— EXERCISE INSTRUCTIONS —
• A. Using the article on rock's decline, decide whether each statement agrees with it: (i) the piece was written for Melody Maker in December 1970; (ii) the writer says he felt like screaming with delight at a concert within the past year; (iii) the writer names Dylan as someone who hides. Give yes or no for each, with the words of the article that decide it.
• B. Carry the article on rock's decline forward from the point where it stops.

“The Pete Townshend Page #5”

February 24, 2010 at 10:21 am (Music, Pete Townshend, Reviews & Articles)

More from the pen of Townshend. Written for Melody Maker, Dec. 12, 1970…



England and America have ways of describing the coming doom for Rock, or pop if you like.

In American magazines it is often that you see articles bemoaning the demise of some or other old time rock act, or complaining that the newer rock people headed by the Beatles and Stones are declining even more rapidly than their original heroes.

The reason people are so quick to become disgusted with the leading edge of Rock whenever it loses its sharpness, is because of what always appears to fill the gap it leaves. Someone once said to me that they became a John Mayall fan afresh, each time nothing else was happening that was exciting in music, You could always rely on him to he there playing good music when others were going up and down like yo yos. Normally one has to put up with Bobby Vee or ageing singing comedians.

Recently American papers, have run full scale articles which run like obituaries. Talk of, “The lack of excitement in the air,” and the “Mere human-ness” of the Stones. Obviously time has a lot to do with it. Unless one hides, like Dylan does, a Rock Star is not likely to keep all his original mystical power when people know him and his hang ups as well as the kid next door.


But there is a chemistry remaining, after the glitter has faded, which indicates that there is, and was, more to Rock than screaming kids and “House full” at the Liverpool Empire. That chemistry has remained for the last three years in my opinion. It’s that long since I was tempted to scream with delight at a concert, at one of my heroes (Jimi Hendrix on stage). Since the Stones stopped stage work, and the Beatles finalised their own public efforts at Shea, the onus of focus has been on records and interviews.

Magazines like Rolling Stone, Fusion, Crawdaddy, Melody Maker, and others with hip format and enough staff to deal with Rock without becoming mere diaries have run interview after interview with Rock heroes. Rather than go to see the man, we stroll up to the record shop, buy his album and read his words in the paper.

(Raw records)
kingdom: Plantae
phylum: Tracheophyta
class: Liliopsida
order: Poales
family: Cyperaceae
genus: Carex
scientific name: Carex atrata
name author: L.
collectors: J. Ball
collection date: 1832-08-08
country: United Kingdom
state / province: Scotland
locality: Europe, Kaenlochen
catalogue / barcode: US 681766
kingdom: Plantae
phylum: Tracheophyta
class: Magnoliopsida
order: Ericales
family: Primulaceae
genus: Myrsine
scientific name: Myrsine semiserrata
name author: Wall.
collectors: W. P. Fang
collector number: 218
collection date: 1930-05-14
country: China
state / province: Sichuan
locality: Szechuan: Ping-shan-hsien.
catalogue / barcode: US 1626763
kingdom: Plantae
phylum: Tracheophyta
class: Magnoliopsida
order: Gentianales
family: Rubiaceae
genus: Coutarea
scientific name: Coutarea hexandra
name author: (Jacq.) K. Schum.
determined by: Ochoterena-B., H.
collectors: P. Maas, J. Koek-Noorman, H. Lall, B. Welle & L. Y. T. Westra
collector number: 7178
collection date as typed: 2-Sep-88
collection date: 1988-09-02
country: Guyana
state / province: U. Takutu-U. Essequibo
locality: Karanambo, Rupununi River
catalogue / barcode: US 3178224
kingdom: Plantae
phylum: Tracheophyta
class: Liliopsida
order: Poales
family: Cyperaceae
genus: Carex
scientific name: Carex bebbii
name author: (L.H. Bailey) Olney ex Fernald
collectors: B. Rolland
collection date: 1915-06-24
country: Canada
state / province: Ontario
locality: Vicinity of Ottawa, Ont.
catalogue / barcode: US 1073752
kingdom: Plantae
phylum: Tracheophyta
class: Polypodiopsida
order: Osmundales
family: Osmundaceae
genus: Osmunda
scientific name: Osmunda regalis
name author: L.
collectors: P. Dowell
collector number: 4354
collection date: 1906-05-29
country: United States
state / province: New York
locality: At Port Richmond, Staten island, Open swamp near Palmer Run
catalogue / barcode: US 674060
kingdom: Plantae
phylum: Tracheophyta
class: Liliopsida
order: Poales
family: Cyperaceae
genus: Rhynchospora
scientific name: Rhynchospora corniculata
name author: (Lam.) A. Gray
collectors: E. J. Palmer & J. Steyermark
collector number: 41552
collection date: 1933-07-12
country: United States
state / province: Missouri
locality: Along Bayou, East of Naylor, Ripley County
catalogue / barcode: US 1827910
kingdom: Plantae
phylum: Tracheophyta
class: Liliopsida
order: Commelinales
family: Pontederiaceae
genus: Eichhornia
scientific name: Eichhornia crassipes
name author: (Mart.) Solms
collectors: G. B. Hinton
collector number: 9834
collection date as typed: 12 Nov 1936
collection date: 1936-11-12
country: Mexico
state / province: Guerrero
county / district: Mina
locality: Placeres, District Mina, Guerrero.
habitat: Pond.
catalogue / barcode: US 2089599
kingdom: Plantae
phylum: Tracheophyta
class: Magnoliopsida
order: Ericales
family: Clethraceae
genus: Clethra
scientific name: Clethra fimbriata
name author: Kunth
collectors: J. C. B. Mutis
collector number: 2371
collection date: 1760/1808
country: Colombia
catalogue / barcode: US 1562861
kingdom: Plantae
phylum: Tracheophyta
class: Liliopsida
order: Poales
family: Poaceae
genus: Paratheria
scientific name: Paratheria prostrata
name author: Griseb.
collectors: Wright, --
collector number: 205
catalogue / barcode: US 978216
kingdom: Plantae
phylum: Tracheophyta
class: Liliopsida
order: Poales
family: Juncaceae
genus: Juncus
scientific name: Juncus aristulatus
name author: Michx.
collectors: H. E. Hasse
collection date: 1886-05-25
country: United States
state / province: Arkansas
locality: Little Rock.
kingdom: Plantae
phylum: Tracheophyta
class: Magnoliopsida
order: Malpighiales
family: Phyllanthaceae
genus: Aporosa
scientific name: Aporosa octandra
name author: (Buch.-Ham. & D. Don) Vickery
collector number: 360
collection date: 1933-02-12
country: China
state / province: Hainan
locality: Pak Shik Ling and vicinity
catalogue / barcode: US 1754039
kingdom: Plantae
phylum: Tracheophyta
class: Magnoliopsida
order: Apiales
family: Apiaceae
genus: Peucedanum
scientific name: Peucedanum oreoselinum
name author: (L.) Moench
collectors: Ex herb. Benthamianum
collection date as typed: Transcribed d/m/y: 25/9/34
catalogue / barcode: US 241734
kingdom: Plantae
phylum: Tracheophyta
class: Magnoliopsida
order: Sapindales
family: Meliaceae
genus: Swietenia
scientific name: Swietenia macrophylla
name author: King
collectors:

— ANSWERS TO THE PROBLEMS —
• A.
(i) Yes: "Written for Melody Maker, Dec. 12, 1970…"
(ii) No: "That chemistry has remained for the last three years in my opinion. It’s that long since I was tempted to scream with delight at a concert"
(iii) Yes: "Unless one hides, like Dylan does"

• B.
Rolling Stone once ran an interview with myself, or rather my oratorio, through eleven pages of their paper. At the time I figured it would be one of the best things that ever happened to me. Read it today, and you’ll see that most of the early excitement and feedback that was happening as we worked on Tommy was dissipated in that article. I had said so much of what I had wanted to say in Tommy, in print, and thus made it harder to say musically and get off on it.

One of the most incredible things about the sixties Rock was the fact that it took itself seriously enough to spread itself through eleven pages. How many kids actually bought a record because of the good sense made by the guy who made it? More like; “buy it because he’s a bastard.”

Deep Purple have done far far better smashing guitars (and loving it) than bashing their musical heads against the elite musical analysts that make up the album market today. The Move and ourselves used similar tactics, you’ll remember. But we’re still here today, many others aren’t.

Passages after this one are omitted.